As the Centre is assigned to provide all weapons, technical equipment, materials, and petroleum for friendly units’ training, it has enhanced Campaign 50, regularly inspected weapons, technical equipment, and devices on training grounds, and ensured safety regulations comprehensively prior to, during, and after each training session in order to opportunely detect and settle shortcomings and possible incidents during training work. At the same time, due regard has been paid to strictly maintaining regulations on preservation and maintenance, maximising on-the-spot repair capacity, proactively dealing with errors during training courses, enhancing inspections of technical equipment, and ensuring the technical coefficient of training weapons and equipment. Consideration has been given to stepping up technical innovations and upgrading training grounds to be relevant to technical and tactical features of new weapons and equipment. Besides, the Centre has enhanced animal and crop husbandry, consolidated its barracks, and provided sufficient clean food and accommodation for friendly units and their troops during their missions. As a result, between 2015 and 2020, the Centre provided services for thousands of training sessions and hundreds of weapon tests, with tens of thousands of cadres, cadets, and soldiers from friendly units and schools across the Military.
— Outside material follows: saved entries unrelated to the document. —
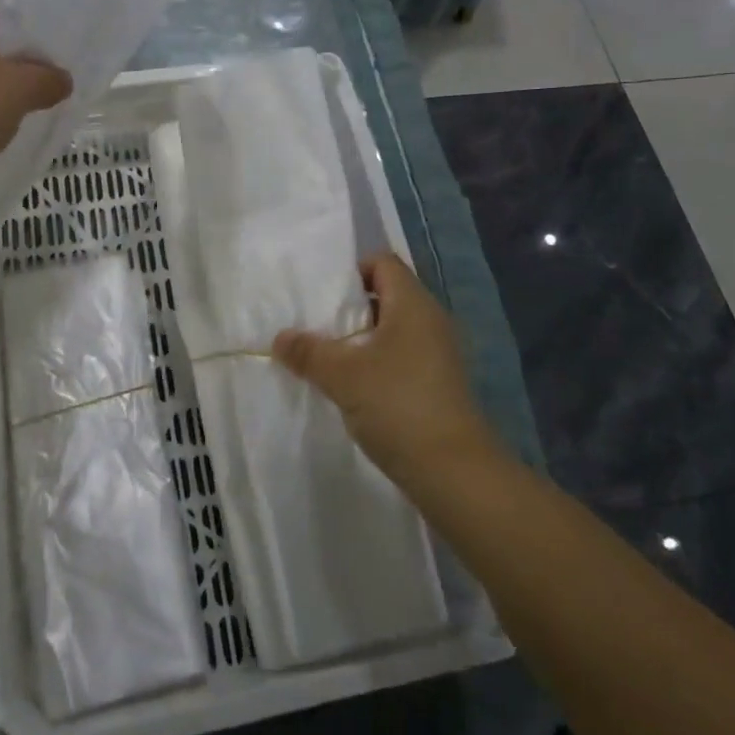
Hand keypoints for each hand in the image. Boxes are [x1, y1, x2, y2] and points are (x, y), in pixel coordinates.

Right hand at [273, 253, 499, 484]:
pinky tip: (352, 387)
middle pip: (386, 295)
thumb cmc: (398, 405)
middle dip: (350, 309)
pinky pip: (402, 357)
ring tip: (328, 357)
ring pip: (393, 330)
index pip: (383, 263)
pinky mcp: (439, 383)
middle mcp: (430, 320)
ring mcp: (438, 353)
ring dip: (361, 340)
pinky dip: (377, 363)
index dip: (352, 271)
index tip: (323, 296)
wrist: (454, 472)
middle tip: (317, 325)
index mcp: (413, 304)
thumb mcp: (342, 376)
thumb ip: (308, 352)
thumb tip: (280, 337)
Notably, between 2018 and 2020, the Centre provided training services for Vietnamese tank teams taking part in International Army Games, while hosting and serving military contests held by the Corps or the Military with the absolute safety, being highly appreciated by commanders at all levels, tank – armoured units in the region, and friendly units.
Bringing into play its 60-year tradition, the Tank – Armoured General Training Centre will determinedly further improve the quality of services for training courses on tank and armoured vehicle shooting, driving, and swimming and weapon tests and build an “exemplarily, typically” comprehensively strong Centre capable of meeting its task requirements in the new situation.